ROCm / hipBLASLt

hipBLASLt is a library that provides general matrix-matrix operations with a flexible API and extends functionalities beyond a traditional BLAS library
https://rocm.docs.amd.com/projects/hipBLASLt/en/latest/index.html
MIT License
63 stars 89 forks source link

Enable test option for stream-k full tile or remainder tile #1249

Closed AlexBrownAMD closed 3 weeks ago

AlexBrownAMD commented 1 month ago

Re-enable environment variable that can be used to test the number of stream-k tiles that get run in a stream-k kernel.

The default (in 2-tile algorithm) is to run all remainder tiles + 1 extra tile per workgroup. This ensures cases like remainder=1 are not split across a large number of workgroups. But for cases when remainder tiles is large (ie: remainder = WGs - 1), it is generally faster to run only the remainder tiles rather than remainder + #WGs. This way it will run more tiles in data-parallel and improve memory alignment.

This change adds an environment variable that allows the user to override the number of stream-k tiles selected.
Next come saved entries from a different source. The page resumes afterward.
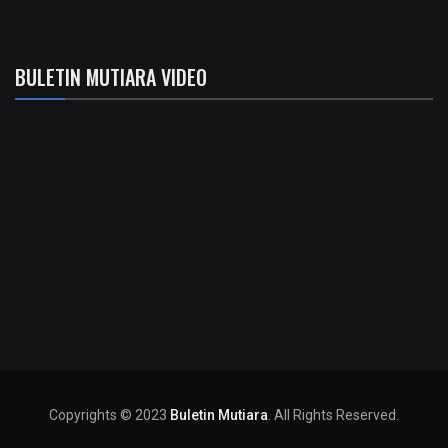
BULETIN MUTIARA VIDEO
Copyrights © 2023
Buletin Mutiara
. All Rights Reserved.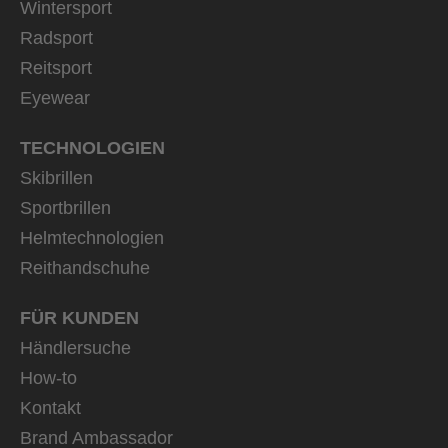
Wintersport
Radsport
Reitsport
Eyewear
TECHNOLOGIEN
Skibrillen
Sportbrillen
Helmtechnologien
Reithandschuhe
FÜR KUNDEN
Händlersuche
How-to
Kontakt
Brand Ambassador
I developed a prediction model to select the best setting automatically, but that still needs to be ported from Tensile in a future change (this PR is just a first step to allow some experiments to run).

TENSILE_STREAMK_FULL_TILES=0 (runs remainder only) TENSILE_STREAMK_FULL_TILES=1 (default, runs remainder + #WGs) TENSILE_STREAMK_FULL_TILES=[large number] (can be used to make a 2-tile kernel double as basic algorithm, ie StreamK=1)

AlexBrownAMD commented 1 month ago

should we modify the description of TENSILE_STREAMK_FULL_TILES in Common.py?

Good call, just posted an update with how it currently works in hipBLASLt repo.